_Task_
Copy out exactly the stretch of the listing below that begins at the line containing "M1647,264L1661,281L1642,296L1628,280Z" and ends at the line containing "M1086,1178L1105,1210L1082,1224L1062,1193Z", and copy nothing outside it.

_Excerpted records_
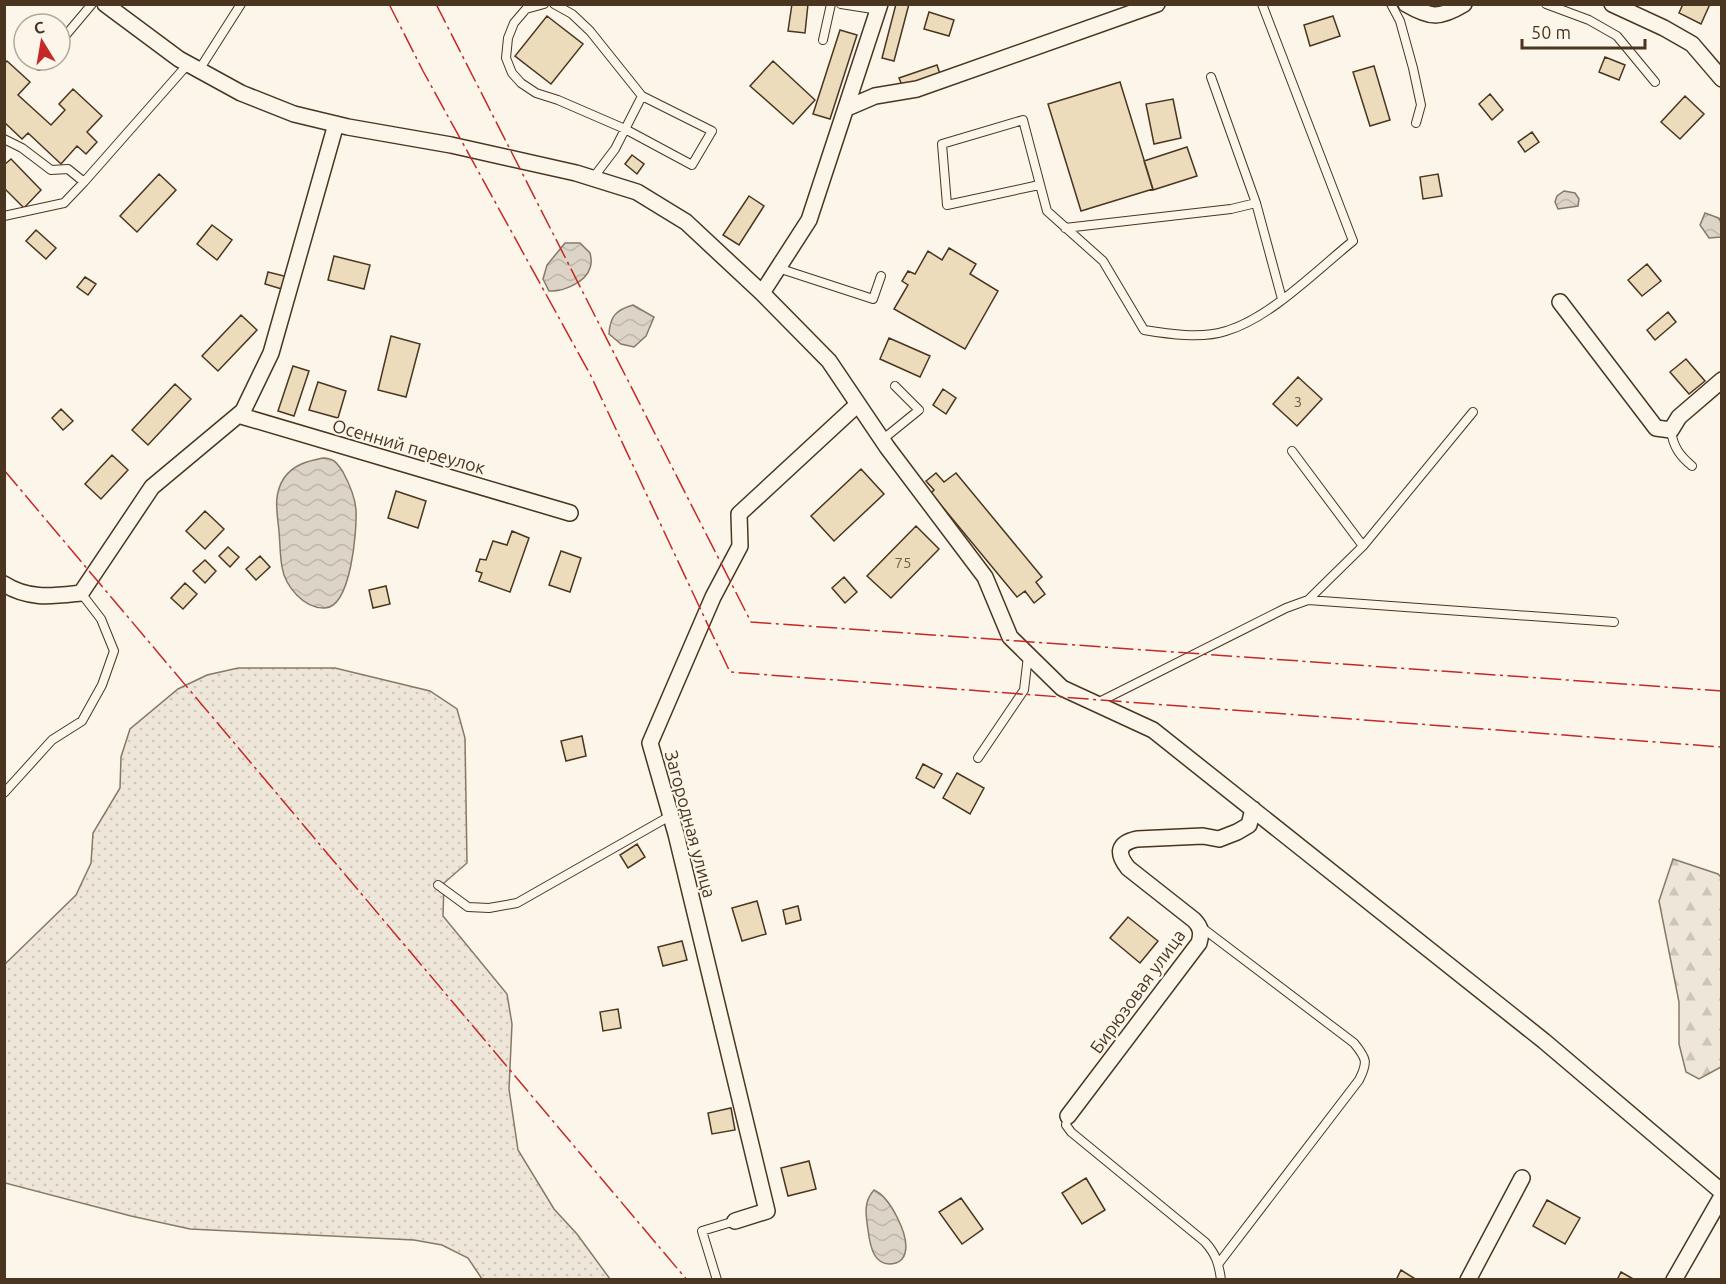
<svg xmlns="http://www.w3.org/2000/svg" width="1726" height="1284" font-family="Ubuntu,sans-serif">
<defs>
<pattern id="grass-dots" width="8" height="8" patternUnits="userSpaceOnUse" patternTransform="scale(1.5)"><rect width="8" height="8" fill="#ede6d9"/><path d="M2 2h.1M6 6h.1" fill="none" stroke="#cdc6ba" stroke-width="1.8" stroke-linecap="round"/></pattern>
<pattern id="forest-firs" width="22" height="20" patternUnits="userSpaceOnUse" patternTransform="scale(1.5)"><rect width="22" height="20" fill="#ede6d9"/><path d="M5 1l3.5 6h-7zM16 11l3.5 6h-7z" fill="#cdc6ba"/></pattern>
<pattern id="water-waves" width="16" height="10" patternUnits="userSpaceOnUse" patternTransform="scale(1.5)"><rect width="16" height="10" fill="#dcd4c6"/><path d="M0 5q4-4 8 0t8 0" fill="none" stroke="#beb7aa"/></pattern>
</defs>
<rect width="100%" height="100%" fill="#fbf6e9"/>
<path fill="url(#grass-dots)" stroke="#887966" stroke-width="1.5" d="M238,668H335L430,691L457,709L465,738L467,863L444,883L443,916L507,994L512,1024L509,1089L518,1150L554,1209L577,1234L610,1279H482L468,1258L442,1245L414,1240L190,1229L131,1216L5,1183L4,965L76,895L91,863L93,833L120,788L121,757L130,729L178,689L207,675Z"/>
<path fill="url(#forest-firs)" stroke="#887966" stroke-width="1.5" d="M1673,859L1718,874L1721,877V1067L1699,1079L1686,1072L1679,1044V1002L1659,901Z"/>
<path fill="url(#water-waves)" stroke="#887966" stroke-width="1.5" d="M1564,191L1575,193L1579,199L1578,206L1558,209L1555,202L1557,196Z
M1705,213L1719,218L1721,223V237L1709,238L1700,225Z
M565,243H580L590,253C591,257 592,263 590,268C586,282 563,292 549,291L543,279L547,265Z
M633,305L654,317L646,336L634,347L621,344L609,334C610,316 616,310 633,305Z
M323,458C334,458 337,463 343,472C350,485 355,496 356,510C357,531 351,607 325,608C304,609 285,586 282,567C280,556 280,543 279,531C277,512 273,495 284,478C293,465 307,461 323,458Z
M874,1190C890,1197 910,1236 905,1253C904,1258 900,1262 896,1263C874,1269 870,1246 868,1230C866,1215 863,1202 874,1190Z"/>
<path fill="#ecdcbc" stroke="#4a3520" stroke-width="1.5" d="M792,4H808L805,33L788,31Z
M896,4H909L894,61L882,58Z
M1683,4H1710L1701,24L1679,13Z
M929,12L954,20L949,36L924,29Z
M547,16L583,44L551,84L515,56Z
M1333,16L1340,36L1310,46L1304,25Z
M840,30L857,35L830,119L813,114Z
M1605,57L1625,65L1619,80L1599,72Z
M7,61L30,82L18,95L51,125L65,110L59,104L73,89L102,116L87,132L97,142L86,154L77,146L61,164L28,133L22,139L4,122V64Z
M773,61L815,100L793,124L750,86Z
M937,65L941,77L904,90L899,78Z
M1374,66L1390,120L1370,126L1353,72Z
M1120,82L1153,189L1081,211L1048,104Z
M1490,94L1503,110L1492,120L1479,104Z
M1685,96L1704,114L1680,139L1661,122Z
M1173,99L1181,138L1154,144L1146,104Z
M1532,132L1539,142L1525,152L1518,142Z
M1187,147L1197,176L1153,190L1144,161Z
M632,155L644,164L637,174L625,164Z
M11,159L41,190L24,208L4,188V165Z
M159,174L176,190L137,232L120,216Z
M1438,174L1442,196L1423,199L1420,177Z
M749,196L764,206L739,245L723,235Z
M212,225L232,240L217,260L197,244Z
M36,230L56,248L46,259L26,241Z
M949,248L976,264L970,274L998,291L965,349L894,309L908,285L902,281L908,271L915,274L928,251L942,260Z
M334,256L370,265L364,289L328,280Z
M1647,264L1661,281L1642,296L1628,280Z
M268,272L288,277L285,290L265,284Z
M85,277L96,284L88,295L77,287Z
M1668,312L1676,322L1655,340L1647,330Z
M241,315L257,330L218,371L202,356Z
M391,336L420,344L406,397L378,390Z
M889,338L930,356L920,377L880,359Z
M1686,359L1705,381L1689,394L1670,372Z
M293,366L309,371L294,416L278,411Z
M1298,377L1322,399L1297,426L1273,404Z
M318,382L346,391L338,418L309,410Z
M175,384L191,399L148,445L132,430Z
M943,389L956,398L946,414L933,405Z
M61,409L73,421L63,430L52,418Z
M112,455L128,470L101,499L85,484Z
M861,469L884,494L834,541L811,516Z
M936,473L944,482L956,473L1042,577L1036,582L1045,594L1034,603L1025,591L1017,597L931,493L934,490L926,481Z
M396,491L426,501L418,528L388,518Z
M205,511L224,529L205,549L186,531Z
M916,526L939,549L891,598L867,576Z
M512,531L529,538L510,592L479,581L482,573L476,571L480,559L486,560L493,541L507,545Z
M228,547L239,557L230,567L219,556Z
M561,551L581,558L570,592L549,585Z
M260,556L270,567L256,580L246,569Z
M205,560L216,571L205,583L193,571Z
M844,577L857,592L845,603L832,588Z
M185,583L197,594L183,609L171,598Z
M386,586L390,604L373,608L369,590Z
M582,736L586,756L566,761L561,741Z
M923,764L942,774L934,788L916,778Z
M957,773L984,788L970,814L943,798Z
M637,844L645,857L628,868L620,855Z
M757,901L766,934L742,941L732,908Z
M798,906L801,920L786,924L783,910Z
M1128,917L1158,941L1140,963L1110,938Z
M682,941L687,960L663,966L658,947Z
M618,1009L621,1028L603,1031L600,1012Z
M731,1108L735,1130L712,1134L708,1113Z
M809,1161L816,1189L788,1196L781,1168Z
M1086,1178L1105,1210L1082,1224L1062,1193Z
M961,1198L983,1229L962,1244L939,1212Z
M1547,1200L1580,1218L1565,1244L1533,1226Z
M1401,1270L1417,1280H1396Z
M1621,1272L1635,1280H1617Z"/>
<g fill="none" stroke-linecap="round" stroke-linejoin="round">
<g stroke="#4a3520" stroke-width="10">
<path id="service" d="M544,4L526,9L514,23L508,38L506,58L512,73L521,83L536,93L558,100L625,129L692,165L712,131L642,96L590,31L572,14L554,4
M841,4L879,10
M1391,4L1400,21L1413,68L1421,105L1416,123
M1546,4L1589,20L1617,36L1655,82
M823,40L831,4
M60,42L92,4
M39,66L45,60
M199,70L241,4
M1211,77L1256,203L1282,299
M4,139L22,148L51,170L68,169L84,182L188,64
M593,178L615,149L642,96
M1039,185L947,205L942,144L1023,120L1047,211L1103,261L1144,330C1168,334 1202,339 1226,331C1270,318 1317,270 1353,241L1262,4
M4,216L64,203L84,182
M1065,228L1231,209L1256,203
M778,268L873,299L881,276
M1671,430C1673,447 1680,456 1692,466
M882,440L919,410L895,386
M1292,451L1363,546
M1308,600L1614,622
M1097,703L1286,608L1308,600L1363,546L1473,412
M978,758L1024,690L1028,656
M4,793L52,740L82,721L102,685L114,651L101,619L81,593
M438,885L468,907L489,908L517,903L670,816
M1201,927L1354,1043C1367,1059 1368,1062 1359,1080L1219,1263
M1068,1116L1066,1125L1071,1132L1205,1242C1216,1254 1219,1264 1221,1280
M717,1280L702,1231L735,1221"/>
</g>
<g stroke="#4a3520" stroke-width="18">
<path id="minor" d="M105,4L179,59L241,93L294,114L348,127L451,145L576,173L637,192L686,222L762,293L829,361L887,447L985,577L1010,637L1062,688L1153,730L1544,1041L1722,1192
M1406,4C1430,18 1439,19 1464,4
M1612,4L1664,28L1692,44L1722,79
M847,108L875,96L917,89L1157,4
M762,293L809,220L880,4
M1560,302L1656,428L1671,430L1679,417L1722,380
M238,415L570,513
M4,584C29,600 53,596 81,593L152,487L243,411L271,353L336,124
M1068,1116L1199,943C1202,933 1201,927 1194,920L1128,868C1116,853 1118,843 1137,839L1203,836L1219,839L1237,832L1249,825L1253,809
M735,1221L767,1211L676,834L650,743L713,597L740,546L739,514L858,404
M1468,1280L1522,1178
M1674,1280L1722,1196"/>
</g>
<use href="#service" stroke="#fbf6e9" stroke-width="8"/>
<use href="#minor" stroke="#fbf6e9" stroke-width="15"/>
<path stroke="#c62828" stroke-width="1.5" stroke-dasharray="21 4.5 3 4.5" stroke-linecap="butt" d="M389,4L423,71L591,376L730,672L1722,747
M436,4L751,622L1722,691
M4,470L687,1280"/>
</g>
<g text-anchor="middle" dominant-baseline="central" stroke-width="4.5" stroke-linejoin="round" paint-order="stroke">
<g font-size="15" fill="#725f47">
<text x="1298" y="401">3</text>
<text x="903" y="562">75</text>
</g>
<g font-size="18" fill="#4a3520" stroke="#fbf6e9">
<text transform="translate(409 446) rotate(16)">Осенний переулок</text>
<text transform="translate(691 824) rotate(75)">Загородная улица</text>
<text transform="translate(1137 991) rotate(-54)">Бирюзовая улица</text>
</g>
</g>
<rect width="1726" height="1284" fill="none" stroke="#4a3520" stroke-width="12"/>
<g transform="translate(42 42) rotate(349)"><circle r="28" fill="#fbf6e9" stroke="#b4a999" stroke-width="1.5"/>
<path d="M0-4.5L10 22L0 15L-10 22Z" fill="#c62828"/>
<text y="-9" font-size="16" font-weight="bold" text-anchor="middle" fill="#4a3520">С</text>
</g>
<path d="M1522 39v9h123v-9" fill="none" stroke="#4a3520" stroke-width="3"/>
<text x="1531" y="39" font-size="18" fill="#4a3520" stroke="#fbf6e9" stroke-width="4.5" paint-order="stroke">50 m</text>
</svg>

_Answer space_
M1647,264L1661,281L1642,296L1628,280Z
M268,272L288,277L285,290L265,284Z
M85,277L96,284L88,295L77,287Z
M1668,312L1676,322L1655,340L1647,330Z
M241,315L257,330L218,371L202,356Z
M391,336L420,344L406,397L378,390Z
M889,338L930,356L920,377L880,359Z
M1686,359L1705,381L1689,394L1670,372Z
M293,366L309,371L294,416L278,411Z
M1298,377L1322,399L1297,426L1273,404Z
M318,382L346,391L338,418L309,410Z
M175,384L191,399L148,445L132,430Z
M943,389L956,398L946,414L933,405Z
M61,409L73,421L63,430L52,418Z
M112,455L128,470L101,499L85,484Z
M861,469L884,494L834,541L811,516Z
M936,473L944,482L956,473L1042,577L1036,582L1045,594L1034,603L1025,591L1017,597L931,493L934,490L926,481Z
M396,491L426,501L418,528L388,518Z
M205,511L224,529L205,549L186,531Z
M916,526L939,549L891,598L867,576Z
M512,531L529,538L510,592L479,581L482,573L476,571L480,559L486,560L493,541L507,545Z
M228,547L239,557L230,567L219,556Z
M561,551L581,558L570,592L549,585Z
M260,556L270,567L256,580L246,569Z
M205,560L216,571L205,583L193,571Z
M844,577L857,592L845,603L832,588Z
M185,583L197,594L183,609L171,598Z
M386,586L390,604L373,608L369,590Z
M582,736L586,756L566,761L561,741Z
M923,764L942,774L934,788L916,778Z
M957,773L984,788L970,814L943,798Z
M637,844L645,857L628,868L620,855Z
M757,901L766,934L742,941L732,908Z
M798,906L801,920L786,924L783,910Z
M1128,917L1158,941L1140,963L1110,938Z
M682,941L687,960L663,966L658,947Z
M618,1009L621,1028L603,1031L600,1012Z
M731,1108L735,1130L712,1134L708,1113Z
M809,1161L816,1189L788,1196L781,1168Z
M1086,1178L1105,1210L1082,1224L1062,1193Z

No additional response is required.